──────── DATA SUPPLIED ────────

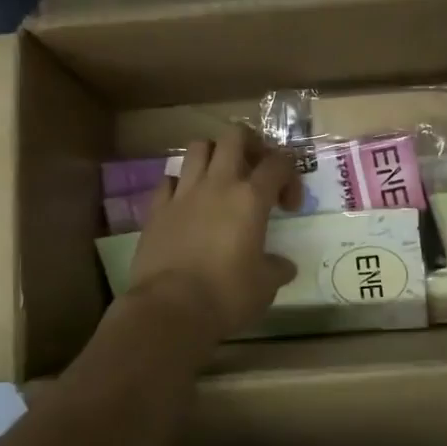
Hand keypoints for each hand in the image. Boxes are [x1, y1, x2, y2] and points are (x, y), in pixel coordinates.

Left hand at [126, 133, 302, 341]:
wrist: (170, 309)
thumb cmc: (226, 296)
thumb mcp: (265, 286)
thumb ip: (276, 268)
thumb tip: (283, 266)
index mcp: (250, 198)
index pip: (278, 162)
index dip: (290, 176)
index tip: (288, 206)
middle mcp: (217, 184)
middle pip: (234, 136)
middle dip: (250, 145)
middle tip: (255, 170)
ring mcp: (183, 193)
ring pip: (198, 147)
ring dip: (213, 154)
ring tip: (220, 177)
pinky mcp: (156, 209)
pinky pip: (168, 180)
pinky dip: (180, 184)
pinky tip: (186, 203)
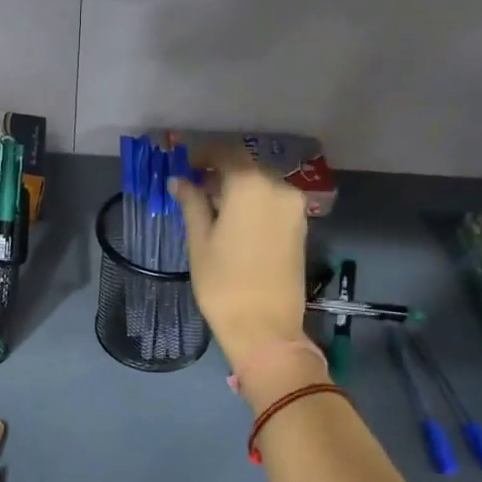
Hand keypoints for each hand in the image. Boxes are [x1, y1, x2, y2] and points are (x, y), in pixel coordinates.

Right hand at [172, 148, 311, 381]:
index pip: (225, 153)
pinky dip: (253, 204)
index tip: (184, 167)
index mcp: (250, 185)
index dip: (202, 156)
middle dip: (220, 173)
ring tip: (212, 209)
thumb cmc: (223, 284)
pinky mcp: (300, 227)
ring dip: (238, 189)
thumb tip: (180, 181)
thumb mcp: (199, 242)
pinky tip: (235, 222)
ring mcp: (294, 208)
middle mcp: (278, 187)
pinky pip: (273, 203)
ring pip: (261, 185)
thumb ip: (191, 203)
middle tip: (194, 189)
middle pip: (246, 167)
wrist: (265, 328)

────────
──────── DATA SUPPLIED ────────

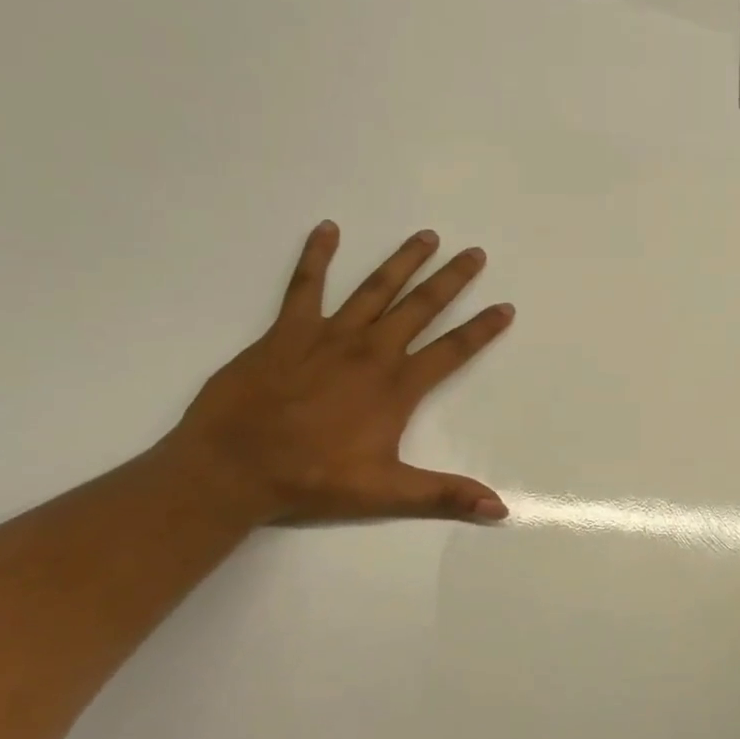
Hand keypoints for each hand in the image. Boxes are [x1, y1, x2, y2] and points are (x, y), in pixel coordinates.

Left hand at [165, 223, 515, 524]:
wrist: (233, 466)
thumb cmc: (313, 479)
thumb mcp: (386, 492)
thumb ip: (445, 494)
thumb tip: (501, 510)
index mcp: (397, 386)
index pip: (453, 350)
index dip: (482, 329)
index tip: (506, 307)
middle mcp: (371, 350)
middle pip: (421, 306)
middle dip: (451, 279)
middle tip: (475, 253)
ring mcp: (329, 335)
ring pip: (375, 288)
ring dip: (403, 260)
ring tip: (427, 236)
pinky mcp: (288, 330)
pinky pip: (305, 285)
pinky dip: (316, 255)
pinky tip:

────────

Search the material above for "middle". Pull out each line where it shows up.

middle mcp: (217, 184)
middle pip: (234, 136)
middle dip: (250, 145)
middle tip: (255, 170)
middle dip: (220, 173)
middle mcp: (278, 187)
middle tip: (194, 189)
middle pip: (246, 167)
middle mcp: (371, 350)
middle pip: (421, 306)
middle dip: (451, 279)
middle tip: (475, 253)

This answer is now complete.